╔══

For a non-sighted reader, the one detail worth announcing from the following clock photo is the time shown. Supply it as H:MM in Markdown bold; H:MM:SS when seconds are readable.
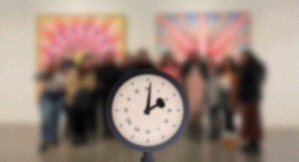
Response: **2:01**
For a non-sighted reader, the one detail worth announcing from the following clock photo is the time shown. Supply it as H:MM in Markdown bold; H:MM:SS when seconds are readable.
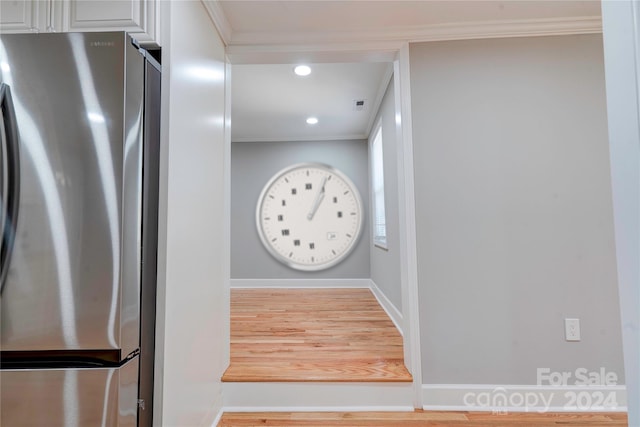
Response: **1:04**
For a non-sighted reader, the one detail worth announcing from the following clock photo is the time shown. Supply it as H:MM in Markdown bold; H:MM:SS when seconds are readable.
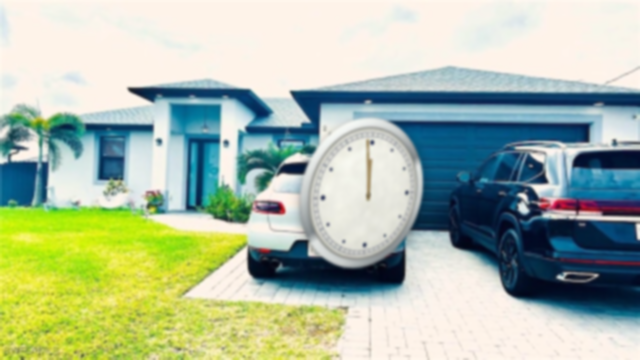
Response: **11:59**
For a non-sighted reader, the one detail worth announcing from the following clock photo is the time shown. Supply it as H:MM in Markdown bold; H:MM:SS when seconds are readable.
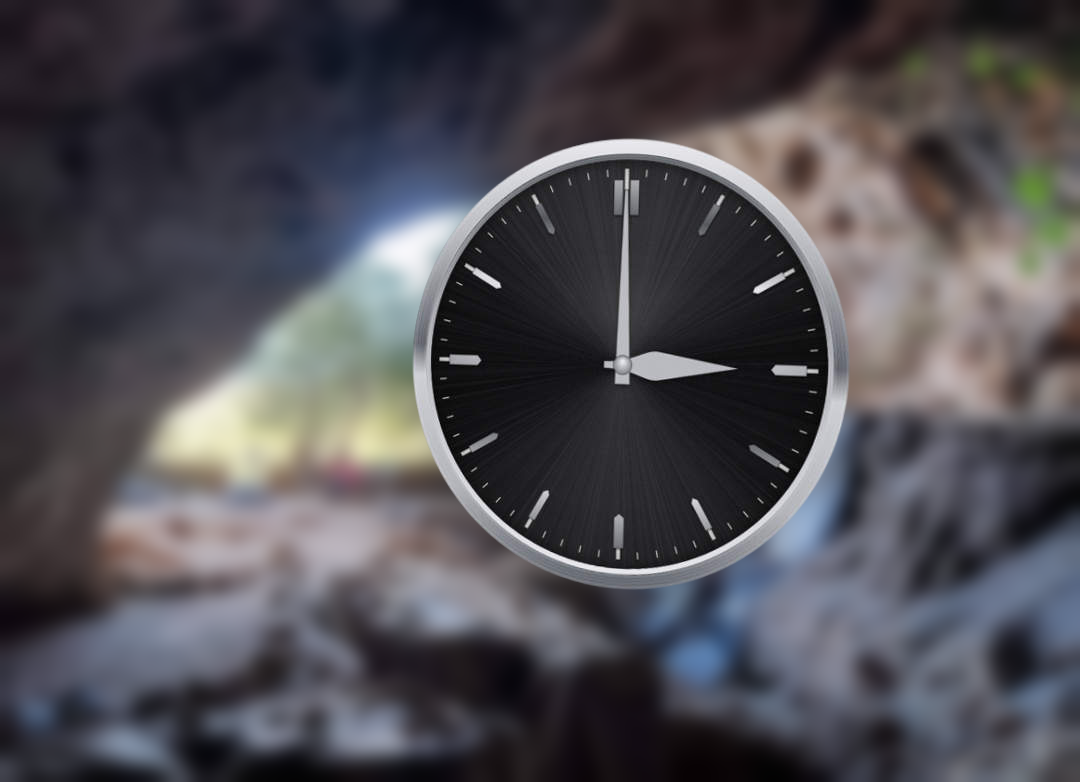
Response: **3:00**
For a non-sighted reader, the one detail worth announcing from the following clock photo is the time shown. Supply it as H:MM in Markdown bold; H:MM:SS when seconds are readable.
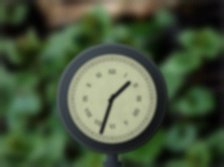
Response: **1:33**
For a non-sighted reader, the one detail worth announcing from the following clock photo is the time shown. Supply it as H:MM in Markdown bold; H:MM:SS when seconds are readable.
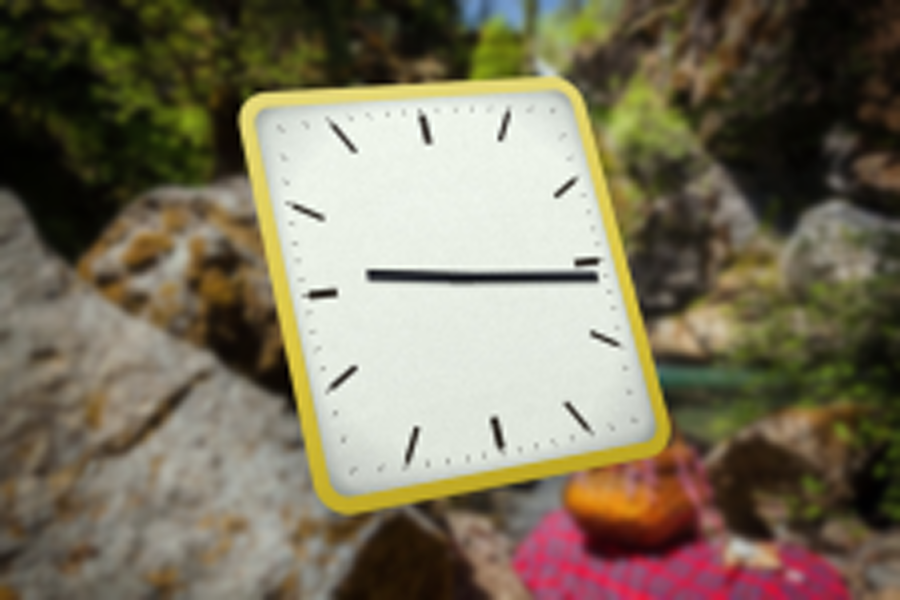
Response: **9:16**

╚══

**AIM OF THE TASK**
Please show every line of the data above that contains the word "Response", copying each one in full.

**EXERCISE SOLUTION**
Response: **2:01**
Response: **1:04**
Response: **11:59**
Response: **3:00**
Response: **1:33**
Response: **9:16**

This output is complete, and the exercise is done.